SCOTUS Won’t Hear Jail Jewish Bible-Study Case

     (CN) – The Supreme Court on Monday declined to revive a Jewish inmate’s pro se claim that North Carolina prison officials discriminated by not letting inmates pray and study the Torah together.
     Though the court did not explain the decision not to take up the case, as is its custom, Justice Samuel Alito Jr. wrote in dissent that the inmate, Israel Ben-Levi, had raised important questions about religious freedom. Alito said he would have granted the petition for certiorari and “summarily reverse the judgment.”
     Ben-Levi, an inmate at the Hoke Correctional Institution in Raeford, N.C., sued prison chaplain Betty Brown in the Eastern District of North Carolina on Oct. 4, 2012.
     He claimed he had expressed a desire to form a Jewish prayer and study group with other inmates, but that his request was denied by Brown, in violation of his rights under the First Amendment and the Religious Land Use and Institutional Persons Act.
     Specifically, he claimed that Brown, as director of chaplaincy services at the prison, had denied to authorize him access to a quiet room to use for Jewish Bible study, despite inmates practicing other faiths being afforded similar privileges.
     Brown responded by explaining that the prison had no volunteer Rabbi’s, and that without one to supervise the study group, no formal authorization could be given. Prison rules expressly prohibit any inmate from exercising religious authority over another.
     On Dec. 18, 2014, U.S. District Judge James Fox granted Brown’s request for summary judgment.
     Ben-Levi appealed to the Fourth Circuit, which affirmed Fox’s ruling, finding “no reversible error.”

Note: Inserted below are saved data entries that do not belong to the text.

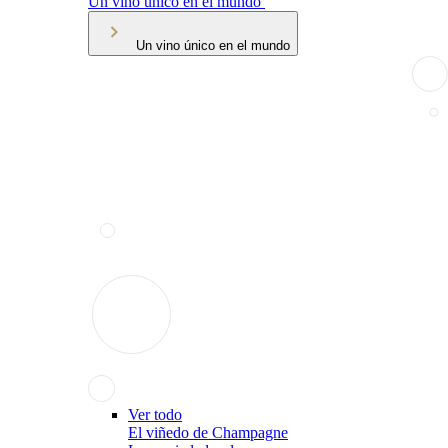
Un vino único en el mundo
Un vino único en el mundo
Ver todo
El viñedo de Champagne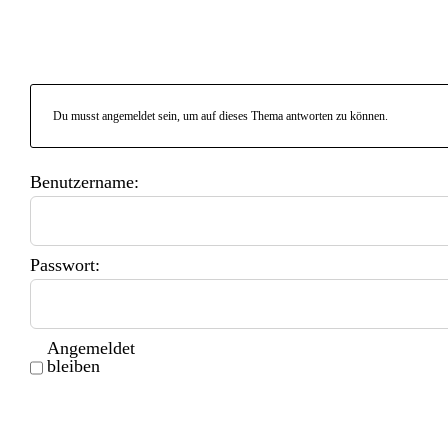
Du musst angemeldet sein, um auf dieses Thema antworten zu können.
Benutzername:
Passwort:
Angemeldet
bleiben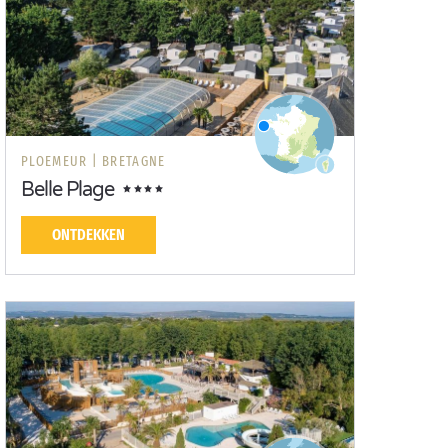
PLOEMEUR |
BRETAGNE
Belle Plage
ONTDEKKEN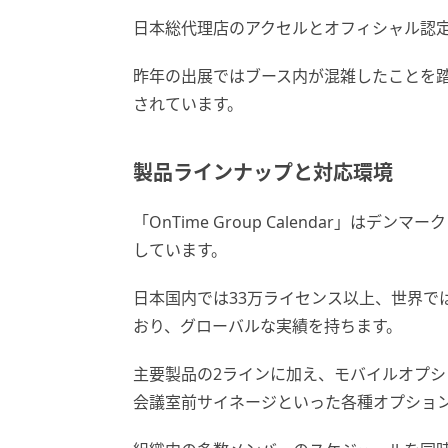
日本総代理店のアクセルとオフィシャル認定
昨年の出展ではブース内が混雑したことを
されています。
製品ラインナップと対応環境
「OnTime Group Calendar」はデン
しています。
日本国内では33万ライセンス以上、世界で
おり、グローバルな実績を持ちます。
主要製品の2ラインに加え、モバイルオプ
会議室前サイネージといった各種オプショ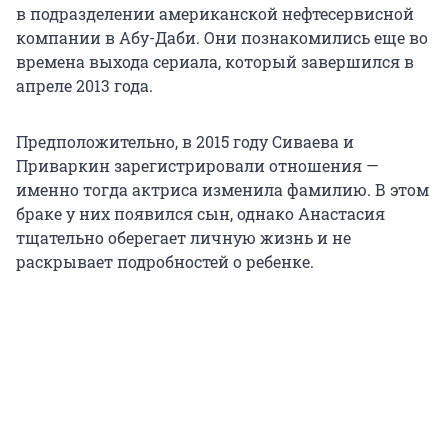
в подразделении американской нефтесервисной
компании в Абу-Даби. Они познакомились еще во
времена выхода сериала, который завершился в
апреле 2013 года.
Предположительно, в 2015 году Сиваева и
Приваркин зарегистрировали отношения —
именно тогда актриса изменила фамилию. В этом
браке у них появился сын, однако Анастасия
тщательно оберегает личную жизнь и не
раскрывает подробностей о ребенке.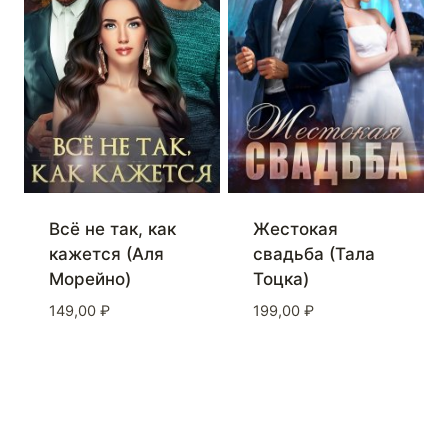
Жестокая
Всё не так, как
свадьба (Тала
кажется (Аля
Тоцка)
Морейно)
199,00
₽
149,00
₽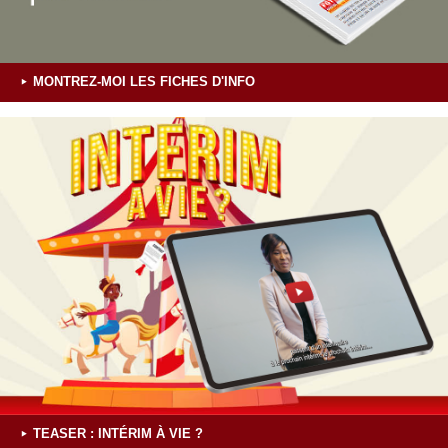
MONTREZ-MOI LES FICHES D'INFO
TEASER : INTÉRIM À VIE ?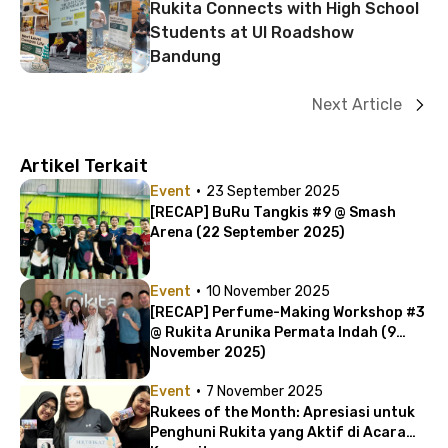
Rukita Connects with High School
Students at UI Roadshow
Bandung
Next Article
Artikel Terkait
·
Event
23 September 2025
[RECAP] BuRu Tangkis #9 @ Smash
Arena (22 September 2025)
·
Event
10 November 2025
[RECAP] Perfume-Making Workshop #3
@ Rukita Arunika Permata Indah (9
November 2025)
·
Event
7 November 2025
Rukees of the Month: Apresiasi untuk
Penghuni Rukita yang Aktif di Acara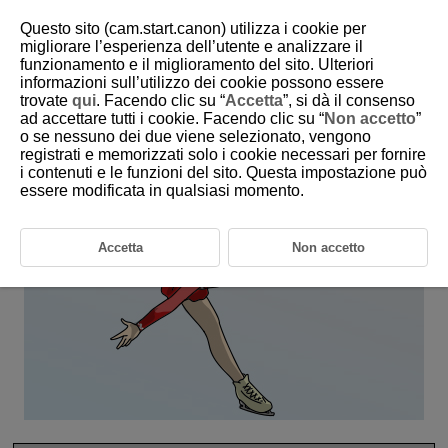
Questo sito (cam.start.canon) utilizza i cookie per
migliorare l’esperienza dell’utente e analizzare il
funzionamento e il miglioramento del sito. Ulteriori
6-17 Winter: Figure Skating (Single)
informazioni sull’utilizzo dei cookie possono essere
trovate
qui
. Facendo clic su “
Accetta
”, si dà il consenso
ad accettare tutti i cookie. Facendo clic su “
Non accetto
”
This setting is perfect for singles figure skating.
o se nessuno dei due viene selezionato, vengono
registrati e memorizzati solo i cookie necessari per fornire
i contenuti e le funzioni del sito. Questa impostazione può
essere modificata in qualsiasi momento.
Accetta
Non accetto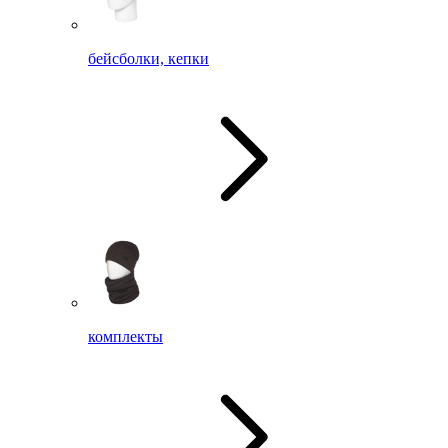
бейсболки, кепки
комплекты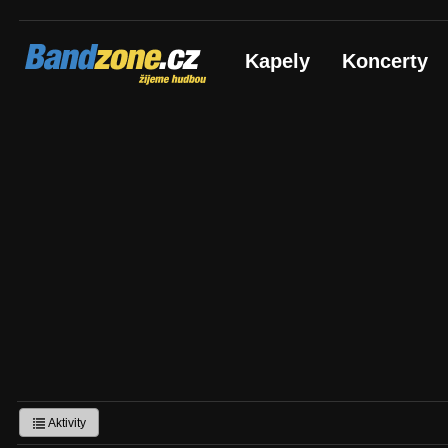
Bandzone.cz
Kapely
Koncerty
žijeme hudbou
Aktivity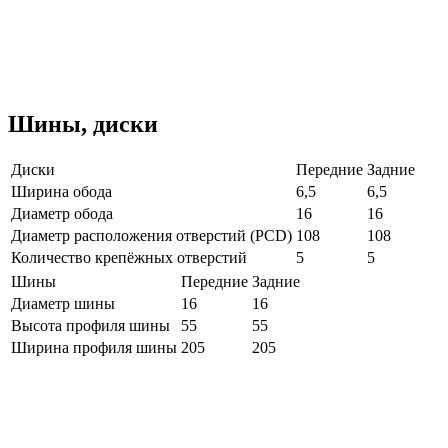
Шины, диски
Диски
Передние
Задние
Ширина обода
6,5
6,5
Диаметр обода
16
16
Диаметр расположения отверстий (PCD)
108
108
Количество крепёжных отверстий
5
5
Шины
Передние
Задние
Диаметр шины
16
16
Высота профиля шины
55
55
Ширина профиля шины
205
205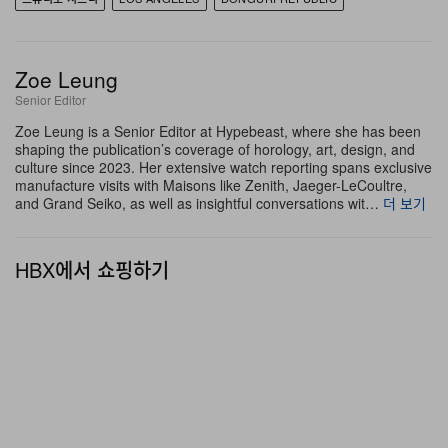
Zoe Leung
Senior Editor
Zoe Leung is a Senior Editor at Hypebeast, where she has been
shaping the publication’s coverage of horology, art, design, and
culture since 2023. Her extensive watch reporting spans exclusive
manufacture visits with Maisons like Zenith, Jaeger-LeCoultre,
and Grand Seiko, as well as insightful conversations wit…
더 보기
HBX에서 쇼핑하기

     Ben-Levi filed his petition for a writ of certiorari on June 11, 2015.
     In his dissent, Alito was particularly troubled by the fact the prison appears to “intentionally treat different religions differently based on its perception of the importance of their various tenets.”
     As a result, he believes the prison’s justifications for denying Ben-Levi his study group rang hollow.
     The justifications, he said, “seem to apply equally to inmates of other religions, who were nevertheless allowed to meet in groups of fewer than 10 without an outside leader.”
     Brown, he said, gave the court no reason to believe that Jewish prisoners “Are more inclined than prisoners of other religions to ‘use faith practice to mask their gang activity’ … Nor is there any indication that a Jewish study group is more likely than a Christian or Muslim group to impede order, compromise inmate relationships, or absorb personnel resources.
     Alito acknowledged that the court’s refusal to grant review of the case did not necessarily mean his fellow justices agreed with the lower and appellate court decisions.
     That said, he opined, “the court’s indifference to this discriminatory infringement of religious liberty is disappointing.”